Just from personal experience, registering anything besides a .com is a waste of money unless it's a rare 2 or possible 3 (letter) character domain, and even then should preferrably be a .net, or .org.
Obviously dictionary terms and brandable words ending in .us, or whatever may be sellable, but are they developable? Would you build a costly website project on it? Probably not, why would you?
Also, buying and owning 100's of domains can be a serious waste of money from an investment standpoint. From experience learning from some of the greatest domain speculators who own thousands of domains and drop 100's a year, you should be extra careful what you register. You can be nearly certain that you will be disappointed and will drop a lot of those non .com domains, as professional domain speculators drop 100's of fairly good .com's per year because they aren't developable.
Some rules you should follow are:
Dot Coms Only
No dashes, numbers or variations (name-pros.com or go2hawaii.com)
avoid typos as tempting as they are for redirects (britnayspears.com)
focus on domains related to your trade/job/expertise
avoid long domains, too many syllables, and phrases (todayisawonderfulday.com)
avoid spelling errors, mixed words, or hard to spell words (transcendingood.com)
Attempt to coin (google.com) marketable dot coms words or word combos
If you find a great dot com that you want to develop, consider snapping up the .net and .org version not for development, but for protection.
In closing, register domains that you can visualize a profitable/brandable business model around. A website will lose credibilty as a business if its not a dot com. If everyone is shopping at amazon.com, ebay.com, walmart.com, and you come out with electronicstore .cc, .info, .biz, etc., you likely aren't going to get much business. People are already afraid of identity theft on the web. They want trusted sites.
And say you do develop a lucrative advertising campaign, you will likely push most of your traffic over time to the dot com version.
So you're only other option is an informative site (books.info) which generally is also very unprofitable.
If you disagree, that's fine, but please at least try to support your rationale or give some kind of example as to why you feel differently.

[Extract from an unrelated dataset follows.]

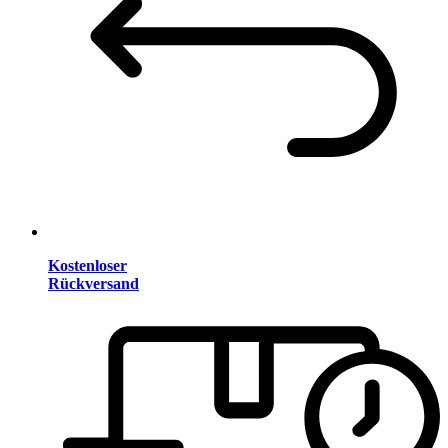
Kostenloser
Rückversand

Just from personal experience, registering anything besides a .com is a waste of money unless it's a rare 2 or possible 3 (letter) character domain, and even then should preferrably be a .net, or .org.
Obviously dictionary terms and brandable words ending in .us, or whatever may be sellable, but are they developable? Would you build a costly website project on it? Probably not, why would you?
Also, buying and owning 100's of domains can be a serious waste of money from an investment standpoint. From experience learning from some of the greatest domain speculators who own thousands of domains and drop 100's a year, you should be extra careful what you register. You can be nearly certain that you will be disappointed and will drop a lot of those non .com domains, as professional domain speculators drop 100's of fairly good .com's per year because they aren't developable.
Some rules you should follow are:
Dot Coms Only
No dashes, numbers or variations (name-pros.com or go2hawaii.com)
avoid typos as tempting as they are for redirects (britnayspears.com)
focus on domains related to your trade/job/expertise
avoid long domains, too many syllables, and phrases (todayisawonderfulday.com)
avoid spelling errors, mixed words, or hard to spell words (transcendingood.com)
Attempt to coin (google.com) marketable dot coms words or word combos
If you find a great dot com that you want to develop, consider snapping up the .net and .org version not for development, but for protection.
In closing, register domains that you can visualize a profitable/brandable business model around. A website will lose credibilty as a business if its not a dot com. If everyone is shopping at amazon.com, ebay.com, walmart.com, and you come out with electronicstore .cc, .info, .biz, etc., you likely aren't going to get much business. People are already afraid of identity theft on the web. They want trusted sites.
And say you do develop a lucrative advertising campaign, you will likely push most of your traffic over time to the dot com version.
So you're only other option is an informative site (books.info) which generally is also very unprofitable.
If you disagree, that's fine, but please at least try to support your rationale or give some kind of example as to why you feel differently.